Why I Stopped Writing
I stopped writing here. I never intended to do that. It just sort of happened. I didn’t even know why.
When I began bloggin in 2006 at Buddhist in Nebraska, it was a personal journal and a means for me to connect with other Buddhists who were geographically distant. I wrote from my direct experience and reflected on the teachings as I encountered them in daily life. This was very fulfilling and for four years I filled the internet with over 500 posts.
Then I moved to California to pursue Buddhism with even more intensity. I migrated and renamed my blog to its curent incarnation, Dharma Cowgirl. I also upped the ante. Although I still included personal reflection, I also began to write more scholarly articles on Buddhsim. I wanted to write less about me and more about things I believed my audience would value. This blog should be more of a teaching platform, I thought, less personal, less egocentric.
I am not certain if the quality of the posts improved, but over time their frequency dwindled. It was always the need to personally reflect, to think “out loud” in words on paper, that had motivated my writing. That motivation was slipping away, despite the fact that my teachers encourage the act of reflective journalling. They see it as both personally fulfilling and as an academically valid practice for a scholar and theologian.
Yet, I wrote less and less….and less and less I knew why. There is another thread here that must be pulled.

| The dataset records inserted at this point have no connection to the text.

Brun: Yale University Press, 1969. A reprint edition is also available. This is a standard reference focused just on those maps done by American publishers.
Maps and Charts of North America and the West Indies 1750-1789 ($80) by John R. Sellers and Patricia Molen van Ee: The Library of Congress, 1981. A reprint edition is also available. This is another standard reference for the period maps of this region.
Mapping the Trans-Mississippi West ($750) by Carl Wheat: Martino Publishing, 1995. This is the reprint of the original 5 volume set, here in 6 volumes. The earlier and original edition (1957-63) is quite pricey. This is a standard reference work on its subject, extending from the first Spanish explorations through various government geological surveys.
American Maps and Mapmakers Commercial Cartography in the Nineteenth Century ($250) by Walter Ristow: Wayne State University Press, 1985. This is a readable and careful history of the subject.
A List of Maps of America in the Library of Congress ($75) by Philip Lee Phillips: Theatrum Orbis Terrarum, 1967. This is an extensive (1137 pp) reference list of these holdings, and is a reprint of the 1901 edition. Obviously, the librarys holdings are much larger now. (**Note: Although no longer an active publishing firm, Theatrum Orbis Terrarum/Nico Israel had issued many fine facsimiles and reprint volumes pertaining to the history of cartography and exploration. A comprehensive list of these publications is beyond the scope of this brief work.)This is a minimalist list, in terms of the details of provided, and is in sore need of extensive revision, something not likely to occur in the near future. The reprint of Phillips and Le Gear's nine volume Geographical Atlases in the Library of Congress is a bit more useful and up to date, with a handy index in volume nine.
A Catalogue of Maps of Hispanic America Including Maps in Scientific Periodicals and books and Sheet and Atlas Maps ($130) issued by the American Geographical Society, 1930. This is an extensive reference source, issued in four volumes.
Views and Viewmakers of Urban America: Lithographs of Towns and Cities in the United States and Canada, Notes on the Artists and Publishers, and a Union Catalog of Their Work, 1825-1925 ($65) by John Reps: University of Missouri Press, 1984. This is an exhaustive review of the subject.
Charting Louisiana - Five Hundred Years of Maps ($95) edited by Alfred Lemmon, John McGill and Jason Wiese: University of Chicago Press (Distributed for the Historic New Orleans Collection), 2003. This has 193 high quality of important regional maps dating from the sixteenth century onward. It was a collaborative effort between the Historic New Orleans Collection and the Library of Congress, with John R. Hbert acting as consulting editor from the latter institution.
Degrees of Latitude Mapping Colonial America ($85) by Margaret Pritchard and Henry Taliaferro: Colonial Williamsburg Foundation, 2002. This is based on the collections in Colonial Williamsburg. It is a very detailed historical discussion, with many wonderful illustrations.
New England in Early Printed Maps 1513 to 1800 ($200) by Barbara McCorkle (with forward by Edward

I have never been private. In person, I am often reserved. It is the ethic with which I was raised. One does not inflict one’s negative emotions on others. One does not even necessarily talk about them, so my emotional vocabulary is, in some ways, deficient, although it is growing. However, there is not much point in trying to hide what is happening from others. They will find out and then it will be the worse for having been secret. There is a certain ethic to living your life in a way that you needn’t keep anything private. Never act in a way you will regret and there will be nothing to hide, even when mistakes are made, as they inevitably will be. There are many things I do not tell because I feel it would make the listener uncomfortable, but there is no question I would not answer if you really wanted to know.
This has always been my ethic. It made blogging easy, natural.
However, this is not everyone’s ethic. Others need privacy to feel safe, secure. Others express their emotions freely, but trust those around them to maintain their confidentiality. Others see the world differently than I do. I can sometimes only guess why they do as they do, feel as they feel, think as they think, and I am constantly aware that my suppositions may be wrong, flawed, biased by my own lenses.
In the past few years, my life has become intertwined with the lives of others as it never has before. I gained a wonderful partner, whom I now live with. So much of my emotional process is now bound up with his. How do I write about attachment without writing about him and sounding like a sentimental sap? How do I write about aversion without writing about some annoying thing he did that I did not like and making him into the fool? How do I write about delusion without writing about the things I have learned in this relationship, often the hard way?
I do not know how to do this, so I stopped writing.
On top of the belief that my writing needed to be more academic, less personal, more “useful,” whatever that is, there was the need to respect his privacy in a way I never needed for myself. In addition, there is a third factor: I began my work as a chaplain.
I cannot tell you how much I have learned through the process of clinical pastoral education, the internship most chaplains go through. I have learned about others, about myself, and about the Dharma. I want to share so much what I have learned, but I must also respect as a binding vow that which makes it all possible: confidentiality. People share their stories with me because they know I will honor them with confidentiality. Aside from my chaplain supervisor and cohort, who are bound by the same confidentiality, I keep their secrets safe. I literally cannot tell you.
Yet there are lessons embedded in my experience of CPE over the past two years that I can share without details of the people involved. Just as there are lessons from my relationship that I can reflect upon while maintaining the trust of my partner. And perhaps, just perhaps, the need to write in a “scholarly” way is just an excuse for not talking about the things that really matter because I’m afraid I don’t have the words anymore.
Other people have found ways to blog in relationship, to blog with a caregiving practice, to reflect personally as academics and theologians. I also want to find a way.
I miss writing. I don’t want to stop.